Si alguien me hubiera preguntado en la nochevieja de 2000 dónde estaría el día en que terminara la década, quién sería o cómo sería mi vida por entonces y yo lo hubiera apuntado en un papel, hoy, al abrir el sobre, estaríamos ante el mayor fracaso de adivinación de la historia. Por suerte la vida se ha presentado completamente diferente e incluso mucho más interesante. Espero que sea igual dentro de otros diez años. O mejor. Feliz 2011 a todos!

El Molín

Creo que aún vivía en el hotel, en aquella habitación abuhardillada en la que todas las mañanas me despertaba (antes de que lo hiciera el despertador) con el ruido sonido de las gaviotas. Debió ser por entonces, una tarde, al finales del mes de agosto cuando me llevó allí. Me dijo que me gustaría el sitio y que nos tomaríamos unas sidras comiendo llámparas mirando el mar. Para un madrileño que apenas había salido de casa las llámparas eran un vocablo que no existía en el diccionario, pero la idea de mirar el mar me atraía bastante más. Salimos de la ciudad y enfilamos una carretera comarcal que a medida que avanzábamos se iba estrechando y cubriendo de eucaliptos. Y retorciendose una y otra vez. Ahí comenzaron mis dudas sobre si, al cruzarnos con un hipotético coche en sentido contrario, cabríamos los dos por una calzada tan estrecha y sinuosa, pero lo cierto es que las dos veces que se dió esa circunstancia, con el susto inicial incluido, cupimos. Todo para llegar a un claro, cerca del borde del acantilado y bajar unas escaleras. «Te va a gustar». Si en lugar de llámparas hubieramos comido gominolas de ositos me hubieran sabido exactamente igual. No era lo que comías, era el sitio el que olía a sal, a mar, como aquellos bichos. No quise quedarme muy bien con la definición de lo que eran, unas lapas con concha que se adhieren a la roca para soportar la marea; no quería parecer paleto pero aquellos bichos no me acababan de convencer. Tampoco me disgustaron, porque no dejamos ninguna, pero no era la comida, era el sitio, el ambiente. Y la sidra. La sidra era lo que me tenía como un niño pequeño: escanciábamos sidra! La primera la puso el camarero, pero las siguientes fueron cosa nuestra. Ella se apañaba bastante bien, pero yo me estrenaba y trataba de cogerle el asunto al giro de muñeca y a la horizontalidad del cuello de la botella. La marea estaba en pleamar y nos  tenía casi encajonados en aquella terraza, mientras las olas batían una y otra vez.

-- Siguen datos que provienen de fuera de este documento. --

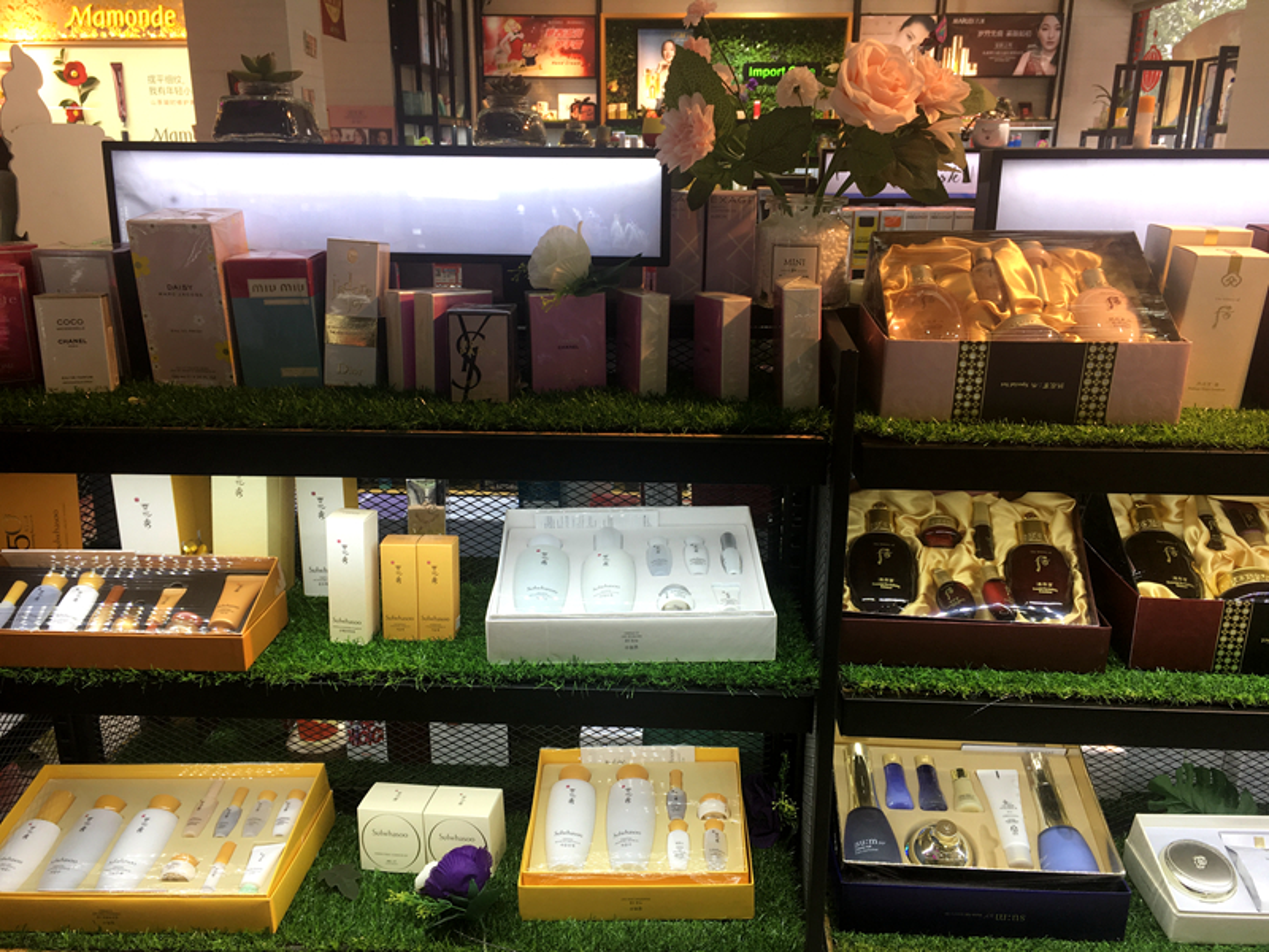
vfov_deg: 48.2
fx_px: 1063
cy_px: 476
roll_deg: +0.8
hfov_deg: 61.7
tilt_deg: -16.0
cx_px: 634
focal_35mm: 29
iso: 25
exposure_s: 1/50
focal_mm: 4.15
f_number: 2.2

Al cabo de casi dos horas nos dimos cuenta de que era casi de noche y de que había que regresar a casa. Sin quererlo, en ese rinconcito del Cantábrico, nos habíamos contado casi todo lo que teníamos que contarnos, lo imprescindible, para saber que en los próximos meses, en los que trabajaríamos juntos, nos íbamos a llevar bien. El miércoles, una riada se tragó El Molín del Puerto. Y al ver las fotos me entristece pensar en no poder regresar a determinados sitios, aunque sea solo para evocar otros recuerdos.

40 de mayo

Llegué al Distrito C a las cuatro menos algo de la tarde. Llegué en el metro, después de un trasbordo desde el tren de cercanías. Vestía manga corta y aunque el sol, cuando aparecía, calentaba, el aire acondicionado del tren estaba un pelín alto. Como el del metro. Últimamente se me dan bien los plazos que me pongo y consigo ser puntual, incluso hasta darme diez minutos de margen. En esos diez minutos paseé desde la boca del metro hasta la puerta del edificio Este 3, donde me habían citado. Agradecía el calor de la superficie al salir del metro y la sombra de la marquesina que corona la sede de Telefónica, el mayor huerto solar sobre cubierta de Europa. Entramos al edificio y las cosas, tras el impacto inicial de la primera vez, volvieron a ser el tostón en el que se han convertido. Durante una hora y media, más o menos, permanecimos atentos a una presentación que podía haberse hecho en media hora. Los cristales de la fachada llevan un velo interior punteado, que evita la sensación de vértigo en las plantas altas y que difumina la visión enfocada desde dentro. Las luces estaban apagadas y los estores bajados, de forma que no era capaz de saber si el cielo que me parecía gris estaba efectivamente gris o los sucesivos tamices que mi vista encontraba en el camino lo hacían parecer así. No recordaba que estuviera tan feo. Pero lo estaba. Cuando salimos de aquella presentación y enfilamos hacia la terraza, para ver una vista de conjunto, nos encontramos con el diluvio universal. De repente parecía que la visita al complejo hubiera durado varios meses y hubiéramos salido de allí en el mes de octubre. Siguió lloviendo durante el resto de la visita y durante el trayecto de vuelta al metro. Seguía lloviendo cuando el tren salió del túnel y siguió haciéndolo hasta unos minutos antes de llegar a casa. Para cuando llegué, vestido de verano en pleno otoño, ya llevaba frío.